* [PROBLEM TO WORK ON] What you produce should be the lines from the line containing "walpole: 4961 -> 1000" through the last line below, both ends included, reproduced exactly and without pictures.
╭─ RECORDED INFORMATION
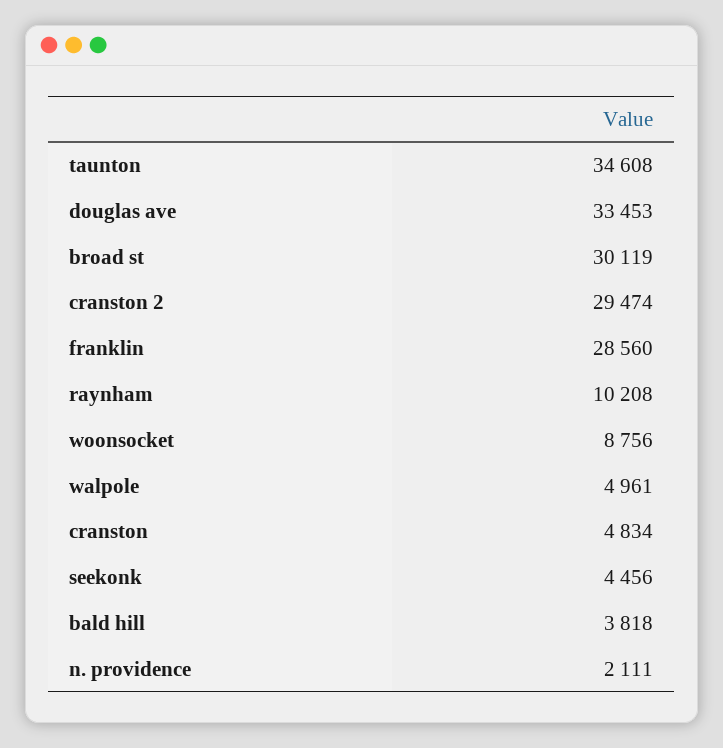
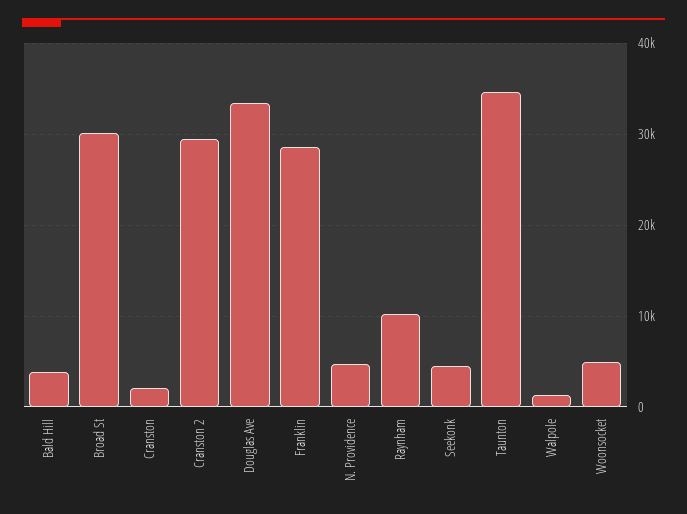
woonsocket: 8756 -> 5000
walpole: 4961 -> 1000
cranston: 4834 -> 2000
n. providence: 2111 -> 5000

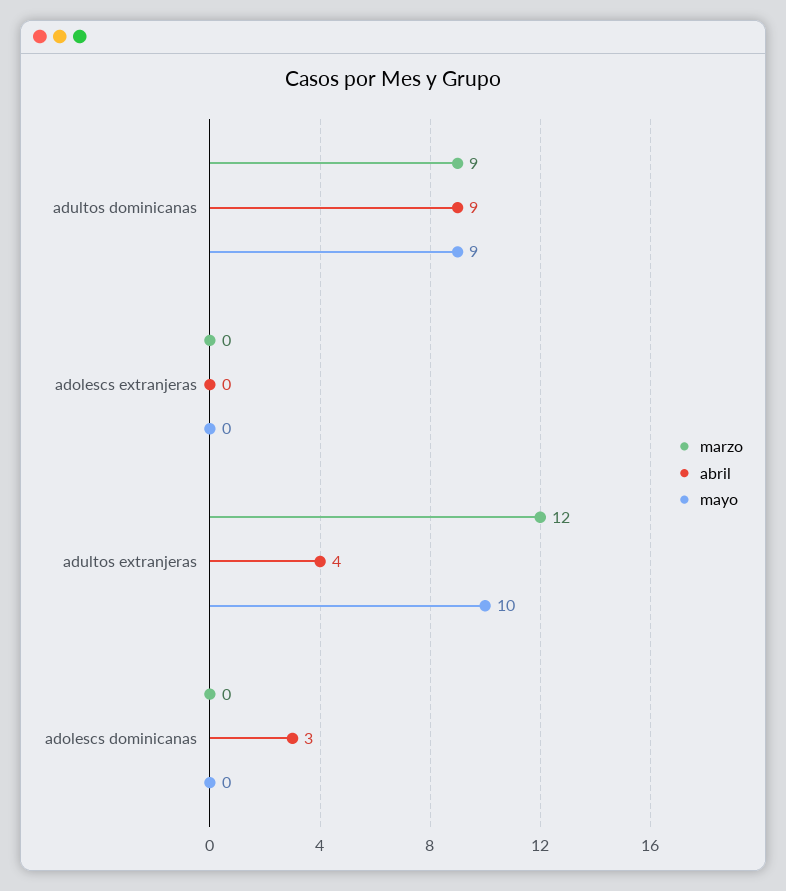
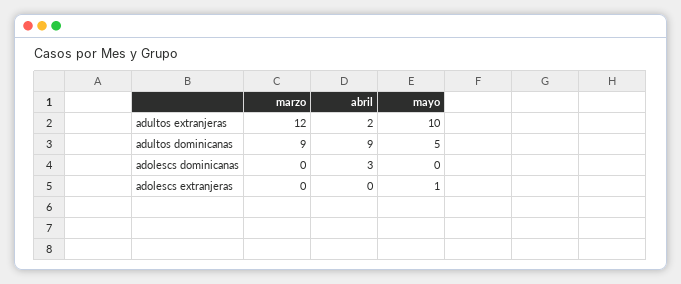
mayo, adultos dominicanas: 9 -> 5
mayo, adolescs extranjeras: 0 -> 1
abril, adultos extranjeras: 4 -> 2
╰─
* [SOLUTION BELOW]
walpole: 4961 -> 1000
cranston: 4834 -> 2000
n. providence: 2111 -> 5000

mayo, adultos dominicanas: 9 -> 5
mayo, adolescs extranjeras: 0 -> 1
abril, adultos extranjeras: 4 -> 2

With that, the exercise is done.